Four 8,000 meter peaks are clearly visible to the
north, previously unseen mountain ranges to the south are revealed. It was a truly magical day with views of K2, Broad Peak, the six Gasherbrums, Masherbrum
and the ethereal Chogolisa; Herman Buhl’s last mountain. Tom, who has climbed to the North Col of Everest, commented that the climb to the La is steeper than
anything on the N. Col, though 1,500 meters lower. We were lucky. The giants appeared through veils of gathering storm clouds, providing superb atmospheric
shots for our cameras!
There are fixed ropes on this difficult part; we used a harness most of the time. We got up and down the other side of the pass safely, enjoying the dry-glacial
approach and perfect snow conditions of the climb, leaving behind the stark rock and ice features of the high peaks. We continued all the way down the valley for
what ended up being 15 hours of walking. We were exhausted but happy. We sort of whiled away the afternoon with relaxing, taking pictures, etc. There was a bit of a brief sunset while we ate dinner, more the sun setting below the clouds rather than the horizon.
I got up once during the night; the view was great. I could see the lights from the stars, the moon and the surrounding area as well as the mountain. I got up after 6 to
see the sunrise – astounding.
The Final Stretch
We then had a 4-day trek down the Hushe Valley, and from there, back to civilization (well, sort of). The descent down the green pastures and wild
flower meadows of the Hushe Valley provided a spectacular contrast to the stark, barren landscape of rock and ice on the Baltoro, with the welcoming sight and
rich aroma of grass, wildflowers and juniper trees. These lush green valleys provide summer pastures for the sheep and cattle.
Tired but feeling
the "heavy air" of lower reaches, we celebrated with our superb staff and porters. These porters are definitely some of the fittest people. They are known to cover the whole distance from Concordia to Askole within two days. To top it off, they do it with smiles on their faces! Our porters were most hospitable and helpful. Listening to their stories on climbing and trekking expeditions was an experience
in itself. These humble people are so content making a living out of guiding people around Baltistan and taking care of them at the same time.

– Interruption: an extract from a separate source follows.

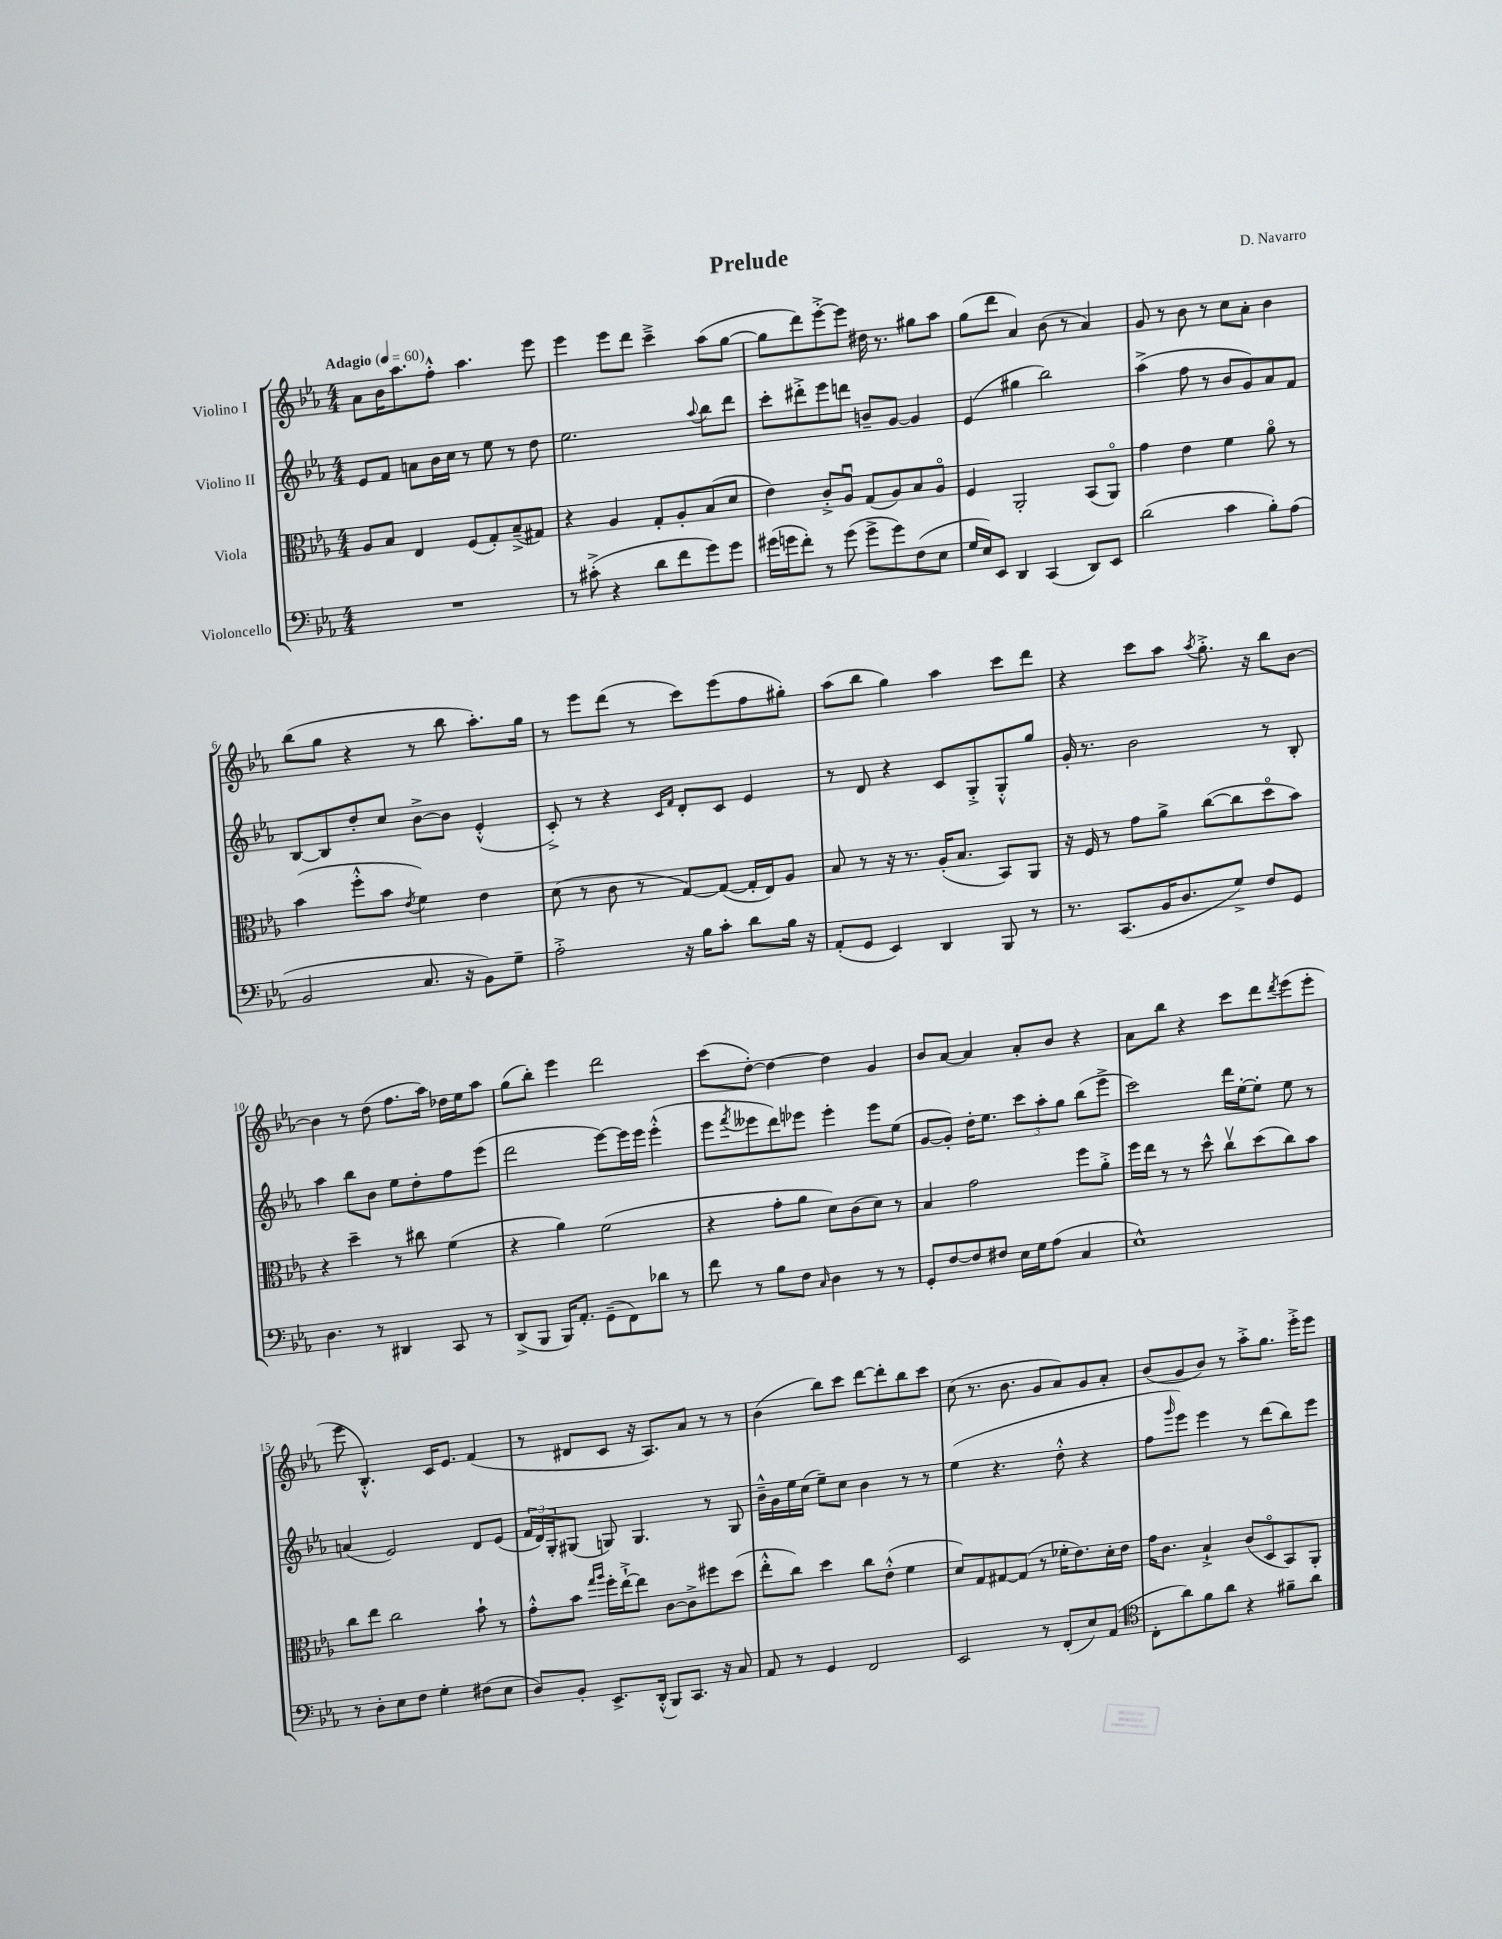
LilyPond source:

It was also great to have a few days chatting with the porters, learning about their culture. They are all Balti, the local ethnic group, directly related to the
Tibetan people, converted to Islam a few centuries ago.
At the end we got together for mutual thanks and presentations. A couple of songs were sung in local Balti. We gave each porter a $60 dollar tip. $100 for Aman and $200 for Anwar. After dinner, we partied. Stars were in in the sky and on the dance floor. Our handsome porters danced with pride, dignity and grace. This night and many others, the sight and sound of these special and hardy men unreservedly rejoicing in song brought tears to many eyes. It’s a
sound that will always take us back to this place. Our successful crossing of Ghondokoro La also gave us time to explore the Hushe area; we met warm and generouslocals who offered us delicious fresh yoghurt, butter and bread.
We were able to relax in Hushe Village, a welcome end to our journey on the trail, before our jeep ride back to Skardu. After signing in and looking at the souvenir shop, we went to our accommodation and to well earned showers.
There were too many special experiences to recount here. Suffice it to say that we grew closer and closer as a group and shared "a trip of a lifetime".